Sister André has lived through the 1918 flu pandemic, two World Wars and “many sad events,” she once said. As Europe’s oldest known person, she turns 117 on Thursday, and has now accomplished another feat: defeating the coronavirus, with barely any complication.

“She’s recovered, along with all the residents here,” said David Tavella, the spokesman at the Ste. Catherine Labouré nursing home in Toulon, a city in southeastern France, where Sister André resides. “She is calm, very radiant and she is quite looking forward to celebrating her 117th birthday,” he said, adding that the home’s most famous resident was resting on Wednesday and needed a break from interviews.

The coronavirus swept through the nursing home last month, just as nurses began consulting residents about vaccinations; 81 of its 88 residents became infected, including Sister André, and 11 eventually died.

Mr. Tavella said that until last month no case had been detected in the nursing home since the beginning of the pandemic. Still, the outbreak was a stark reminder that the virus has been devastating in places where the most vulnerable reside, even with stringent restrictions that have turned many care homes in the country and elsewhere in Europe into fortresses.

Sister André remained isolated for weeks and felt a bit “patraque,” or off color, Mr. Tavella said, but she blamed the virus and not her age. She slept more than usual, but she prayed and remained asymptomatic. This week, she became the oldest known person to have survived Covid-19.

“She kept telling me, ‘I’m not afraid of Covid because I’m not afraid of dying, so give my vaccine doses to those who need them,’” Mr. Tavella said.

Sister André’s story has made headlines in France, providing some uplifting news in a country where thousands of nursing home residents have died.
________________
▶ WHAT THE EXERCISE ASKS: Transcribe the text about Sister André's recovery from the coronavirus word for word and in full.

▶ SOURCE MATERIAL:
________________
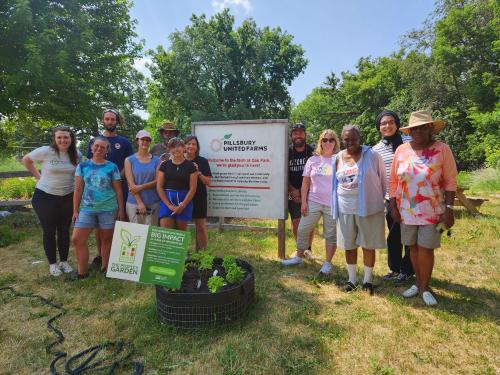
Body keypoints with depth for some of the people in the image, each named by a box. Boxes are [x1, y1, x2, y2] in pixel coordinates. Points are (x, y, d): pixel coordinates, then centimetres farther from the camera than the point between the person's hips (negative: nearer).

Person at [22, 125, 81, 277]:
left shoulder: (77, 154, -3)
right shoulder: (45, 151, -13)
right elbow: (26, 160, 2)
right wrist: (39, 176, -2)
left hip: (67, 197, 3)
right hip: (45, 197, -3)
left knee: (64, 230, 13)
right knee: (49, 231, 8)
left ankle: (64, 261, 27)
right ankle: (52, 263, 22)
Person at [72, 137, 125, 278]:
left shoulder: (112, 167, 0)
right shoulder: (83, 165, 5)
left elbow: (118, 191, 1)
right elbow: (78, 189, 5)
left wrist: (121, 210, -1)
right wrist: (75, 210, 3)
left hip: (108, 209, -2)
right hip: (87, 209, 2)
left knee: (106, 239, 8)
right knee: (77, 239, -2)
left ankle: (105, 268, 25)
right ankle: (82, 271, 14)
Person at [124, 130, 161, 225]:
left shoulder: (156, 160, 8)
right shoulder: (129, 160, 5)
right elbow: (131, 184, -3)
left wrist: (140, 187, -13)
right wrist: (140, 203, -11)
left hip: (153, 203, 1)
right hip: (134, 203, -1)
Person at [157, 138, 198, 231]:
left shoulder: (190, 165, 3)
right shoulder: (164, 165, 7)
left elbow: (192, 188, 0)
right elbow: (159, 187, 3)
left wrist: (182, 205, -10)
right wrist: (169, 205, -7)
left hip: (184, 201, -1)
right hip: (166, 200, 1)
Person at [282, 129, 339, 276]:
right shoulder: (313, 160, 5)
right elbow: (305, 183, 6)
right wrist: (303, 202, 0)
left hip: (332, 204, -2)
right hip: (313, 202, 2)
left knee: (331, 234, 7)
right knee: (302, 229, 6)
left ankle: (327, 263, 23)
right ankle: (299, 257, 25)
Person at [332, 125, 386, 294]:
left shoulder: (372, 155, -7)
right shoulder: (339, 158, 4)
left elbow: (382, 179, 1)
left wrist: (381, 200, 7)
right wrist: (336, 205, 14)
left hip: (368, 208, -3)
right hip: (345, 208, 3)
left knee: (368, 245, 8)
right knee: (349, 245, 12)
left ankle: (367, 280, 26)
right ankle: (352, 278, 28)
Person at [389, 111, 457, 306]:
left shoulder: (442, 149, -7)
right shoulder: (401, 150, 0)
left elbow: (450, 182, -5)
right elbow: (394, 181, 4)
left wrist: (449, 209, -11)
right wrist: (393, 206, 1)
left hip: (432, 211, -2)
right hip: (407, 210, 3)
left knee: (426, 248, 1)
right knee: (413, 247, 12)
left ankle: (424, 287, 20)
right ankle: (418, 283, 29)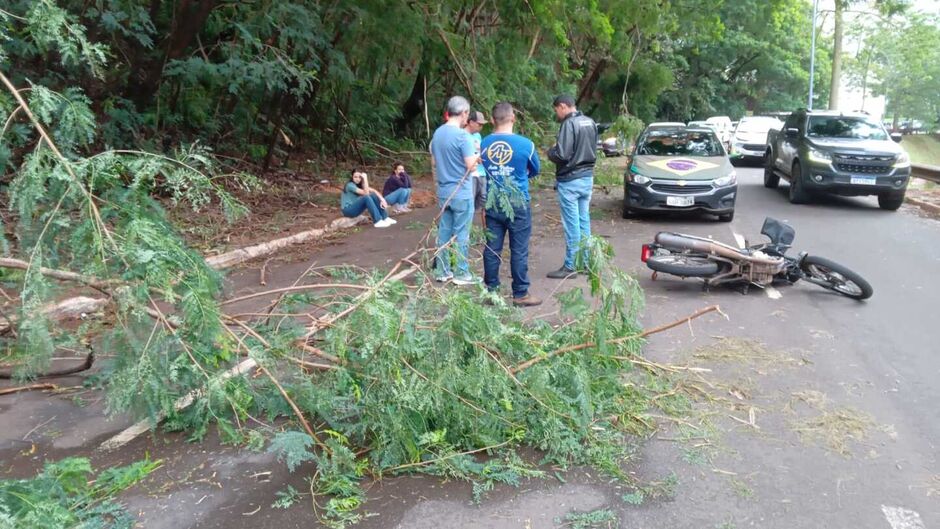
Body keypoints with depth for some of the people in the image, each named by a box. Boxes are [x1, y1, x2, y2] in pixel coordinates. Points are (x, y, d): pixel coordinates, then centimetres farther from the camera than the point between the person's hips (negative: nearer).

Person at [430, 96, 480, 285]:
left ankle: (442, 271, 18)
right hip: (461, 193, -7)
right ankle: (461, 274, 8)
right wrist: (477, 154, 1)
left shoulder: (437, 133, 8)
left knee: (444, 232, 11)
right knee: (461, 234, 1)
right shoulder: (463, 135, -16)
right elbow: (471, 165, -18)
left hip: (443, 192, 7)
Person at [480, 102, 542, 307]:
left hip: (493, 204, 4)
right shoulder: (525, 144, -10)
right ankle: (520, 294, 9)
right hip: (518, 205, -3)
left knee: (492, 249, 10)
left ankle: (491, 290, 18)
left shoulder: (483, 144, -2)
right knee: (519, 250, 3)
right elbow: (536, 170, 7)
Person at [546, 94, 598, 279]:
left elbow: (562, 155, -22)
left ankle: (570, 266, 2)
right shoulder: (590, 123, 9)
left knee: (572, 224, -3)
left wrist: (550, 151, -3)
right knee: (584, 221, 14)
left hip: (570, 181, -8)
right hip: (587, 178, 8)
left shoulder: (569, 124, -17)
________________
▶ YOUR SOLUTION:
Sister André has lived through the 1918 flu pandemic, two World Wars and “many sad events,” she once said. As Europe’s oldest known person, she turns 117 on Thursday, and has now accomplished another feat: defeating the coronavirus, with barely any complication.

“She’s recovered, along with all the residents here,” said David Tavella, the spokesman at the Ste. Catherine Labouré nursing home in Toulon, a city in southeastern France, where Sister André resides. “She is calm, very radiant and she is quite looking forward to celebrating her 117th birthday,” he said, adding that the home’s most famous resident was resting on Wednesday and needed a break from interviews.

The coronavirus swept through the nursing home last month, just as nurses began consulting residents about vaccinations; 81 of its 88 residents became infected, including Sister André, and 11 eventually died.

Mr. Tavella said that until last month no case had been detected in the nursing home since the beginning of the pandemic. Still, the outbreak was a stark reminder that the virus has been devastating in places where the most vulnerable reside, even with stringent restrictions that have turned many care homes in the country and elsewhere in Europe into fortresses.

Sister André remained isolated for weeks and felt a bit “patraque,” or off color, Mr. Tavella said, but she blamed the virus and not her age. She slept more than usual, but she prayed and remained asymptomatic. This week, she became the oldest known person to have survived Covid-19.

“She kept telling me, ‘I’m not afraid of Covid because I’m not afraid of dying, so give my vaccine doses to those who need them,’” Mr. Tavella said.

Sister André’s story has made headlines in France, providing some uplifting news in a country where thousands of nursing home residents have died.